What is required:
Reproduce the stretch of the listing below from the line that contains "genus: Leucas" through the line that contains "collector number: 23", with both end lines included.

>> BEGIN Entries supplied

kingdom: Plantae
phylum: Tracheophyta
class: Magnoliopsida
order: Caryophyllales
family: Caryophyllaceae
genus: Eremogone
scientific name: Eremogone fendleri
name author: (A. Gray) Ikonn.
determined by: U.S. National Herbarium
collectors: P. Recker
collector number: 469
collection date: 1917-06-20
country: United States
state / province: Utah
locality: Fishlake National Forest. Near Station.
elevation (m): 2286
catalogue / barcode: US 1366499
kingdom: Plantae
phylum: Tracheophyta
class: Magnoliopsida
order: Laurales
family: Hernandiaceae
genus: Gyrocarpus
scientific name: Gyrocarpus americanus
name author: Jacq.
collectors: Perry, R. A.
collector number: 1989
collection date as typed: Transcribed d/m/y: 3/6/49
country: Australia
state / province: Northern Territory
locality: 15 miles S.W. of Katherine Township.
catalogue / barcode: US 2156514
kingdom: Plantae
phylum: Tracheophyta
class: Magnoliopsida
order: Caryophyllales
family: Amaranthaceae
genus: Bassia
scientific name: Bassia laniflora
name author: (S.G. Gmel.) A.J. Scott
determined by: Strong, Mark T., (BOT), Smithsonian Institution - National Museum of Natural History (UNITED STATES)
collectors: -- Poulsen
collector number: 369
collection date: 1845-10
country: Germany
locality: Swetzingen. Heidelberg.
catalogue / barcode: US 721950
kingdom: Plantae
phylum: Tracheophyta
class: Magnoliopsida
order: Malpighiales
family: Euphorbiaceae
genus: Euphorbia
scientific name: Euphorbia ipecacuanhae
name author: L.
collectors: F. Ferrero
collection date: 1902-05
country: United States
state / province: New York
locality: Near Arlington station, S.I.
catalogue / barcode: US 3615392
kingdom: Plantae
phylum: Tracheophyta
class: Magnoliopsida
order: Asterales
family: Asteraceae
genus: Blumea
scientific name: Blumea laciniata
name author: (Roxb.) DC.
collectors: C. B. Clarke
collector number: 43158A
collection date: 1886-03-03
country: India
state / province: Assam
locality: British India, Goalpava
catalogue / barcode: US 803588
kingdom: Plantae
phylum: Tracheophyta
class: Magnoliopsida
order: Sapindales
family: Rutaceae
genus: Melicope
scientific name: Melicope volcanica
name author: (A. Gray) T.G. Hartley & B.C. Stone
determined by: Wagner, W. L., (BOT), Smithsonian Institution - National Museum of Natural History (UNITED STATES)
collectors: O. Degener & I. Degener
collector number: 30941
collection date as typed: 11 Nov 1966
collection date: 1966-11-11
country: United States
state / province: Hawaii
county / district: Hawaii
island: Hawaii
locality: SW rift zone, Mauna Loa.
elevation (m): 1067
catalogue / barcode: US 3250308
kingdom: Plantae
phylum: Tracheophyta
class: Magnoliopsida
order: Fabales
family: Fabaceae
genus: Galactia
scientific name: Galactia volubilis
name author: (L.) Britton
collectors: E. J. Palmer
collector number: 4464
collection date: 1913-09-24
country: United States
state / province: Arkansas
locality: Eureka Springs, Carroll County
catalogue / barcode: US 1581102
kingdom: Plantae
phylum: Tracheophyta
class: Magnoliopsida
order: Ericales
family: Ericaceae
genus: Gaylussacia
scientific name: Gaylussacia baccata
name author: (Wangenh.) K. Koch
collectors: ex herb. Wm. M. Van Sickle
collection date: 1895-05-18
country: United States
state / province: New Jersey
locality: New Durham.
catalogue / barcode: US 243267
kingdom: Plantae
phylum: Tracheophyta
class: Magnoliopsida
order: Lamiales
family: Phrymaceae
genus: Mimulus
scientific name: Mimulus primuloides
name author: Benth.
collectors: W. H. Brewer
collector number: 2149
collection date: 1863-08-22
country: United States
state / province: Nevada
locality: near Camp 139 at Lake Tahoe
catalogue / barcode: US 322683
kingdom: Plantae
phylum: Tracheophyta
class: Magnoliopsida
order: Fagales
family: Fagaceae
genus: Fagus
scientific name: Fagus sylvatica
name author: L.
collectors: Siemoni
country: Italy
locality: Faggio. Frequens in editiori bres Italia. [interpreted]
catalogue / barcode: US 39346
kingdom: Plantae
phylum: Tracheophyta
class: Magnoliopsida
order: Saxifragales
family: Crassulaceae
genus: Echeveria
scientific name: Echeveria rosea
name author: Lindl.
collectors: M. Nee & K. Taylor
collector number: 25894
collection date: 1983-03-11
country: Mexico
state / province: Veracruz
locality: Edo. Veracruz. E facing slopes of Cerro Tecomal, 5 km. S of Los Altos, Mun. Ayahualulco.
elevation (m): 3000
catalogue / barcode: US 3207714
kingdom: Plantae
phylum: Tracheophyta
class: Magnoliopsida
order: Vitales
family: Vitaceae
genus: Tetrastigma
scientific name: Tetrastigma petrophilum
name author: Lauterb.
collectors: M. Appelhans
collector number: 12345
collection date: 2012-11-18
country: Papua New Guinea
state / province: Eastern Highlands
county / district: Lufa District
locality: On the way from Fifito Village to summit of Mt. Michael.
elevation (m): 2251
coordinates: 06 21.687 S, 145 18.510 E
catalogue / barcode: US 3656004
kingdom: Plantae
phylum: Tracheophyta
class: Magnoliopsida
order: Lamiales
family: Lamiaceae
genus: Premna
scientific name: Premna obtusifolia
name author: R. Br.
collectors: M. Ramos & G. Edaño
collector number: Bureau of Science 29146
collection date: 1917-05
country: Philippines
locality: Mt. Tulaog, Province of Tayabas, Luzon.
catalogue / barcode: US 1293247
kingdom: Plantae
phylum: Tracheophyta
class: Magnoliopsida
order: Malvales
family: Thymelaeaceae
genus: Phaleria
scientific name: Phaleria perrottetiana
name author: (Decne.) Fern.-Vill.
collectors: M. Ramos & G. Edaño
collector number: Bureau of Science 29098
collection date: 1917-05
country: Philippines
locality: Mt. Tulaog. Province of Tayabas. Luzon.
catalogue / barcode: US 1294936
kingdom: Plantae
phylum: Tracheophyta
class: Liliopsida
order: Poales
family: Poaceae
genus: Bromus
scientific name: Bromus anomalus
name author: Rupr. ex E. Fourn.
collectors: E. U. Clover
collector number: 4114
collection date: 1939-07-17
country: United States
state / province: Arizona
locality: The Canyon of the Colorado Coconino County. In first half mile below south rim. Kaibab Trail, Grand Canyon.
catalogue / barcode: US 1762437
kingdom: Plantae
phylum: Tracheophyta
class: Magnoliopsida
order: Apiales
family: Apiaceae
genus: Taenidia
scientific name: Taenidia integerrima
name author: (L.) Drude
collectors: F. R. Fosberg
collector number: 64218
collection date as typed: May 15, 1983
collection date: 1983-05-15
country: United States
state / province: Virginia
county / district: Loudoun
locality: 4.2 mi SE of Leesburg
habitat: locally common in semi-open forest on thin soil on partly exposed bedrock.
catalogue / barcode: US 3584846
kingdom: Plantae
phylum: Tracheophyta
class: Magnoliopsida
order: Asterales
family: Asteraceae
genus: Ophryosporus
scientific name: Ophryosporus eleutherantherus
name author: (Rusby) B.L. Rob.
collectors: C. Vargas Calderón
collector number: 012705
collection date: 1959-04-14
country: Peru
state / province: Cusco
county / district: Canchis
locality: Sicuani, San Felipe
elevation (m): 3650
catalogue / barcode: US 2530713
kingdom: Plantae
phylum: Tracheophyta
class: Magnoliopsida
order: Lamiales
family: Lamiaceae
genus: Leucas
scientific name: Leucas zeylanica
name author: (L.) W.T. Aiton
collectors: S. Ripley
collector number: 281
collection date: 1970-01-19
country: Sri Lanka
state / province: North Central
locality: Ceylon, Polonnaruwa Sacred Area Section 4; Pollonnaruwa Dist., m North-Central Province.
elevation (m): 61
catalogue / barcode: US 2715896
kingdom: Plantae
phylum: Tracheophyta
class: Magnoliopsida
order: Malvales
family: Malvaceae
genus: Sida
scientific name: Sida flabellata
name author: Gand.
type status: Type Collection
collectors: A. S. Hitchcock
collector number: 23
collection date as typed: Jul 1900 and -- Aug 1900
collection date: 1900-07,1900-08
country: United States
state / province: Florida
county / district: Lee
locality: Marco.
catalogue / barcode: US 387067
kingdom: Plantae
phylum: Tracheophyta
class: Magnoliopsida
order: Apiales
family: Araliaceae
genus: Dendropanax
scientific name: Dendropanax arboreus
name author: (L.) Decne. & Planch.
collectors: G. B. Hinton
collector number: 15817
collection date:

>> END Entries supplied

Final answer:
genus: Leucas
scientific name: Leucas zeylanica
name author: (L.) W.T. Aiton
collectors: S. Ripley
collector number: 281
collection date: 1970-01-19
country: Sri Lanka
state / province: North Central
locality: Ceylon, Polonnaruwa Sacred Area Section 4; Pollonnaruwa Dist., m North-Central Province.
elevation (m): 61
catalogue / barcode: US 2715896
kingdom: Plantae
phylum: Tracheophyta
class: Magnoliopsida
order: Malvales
family: Malvaceae
genus: Sida
scientific name: Sida flabellata
name author: Gand.
type status: Type Collection
collectors: A. S. Hitchcock
collector number: 23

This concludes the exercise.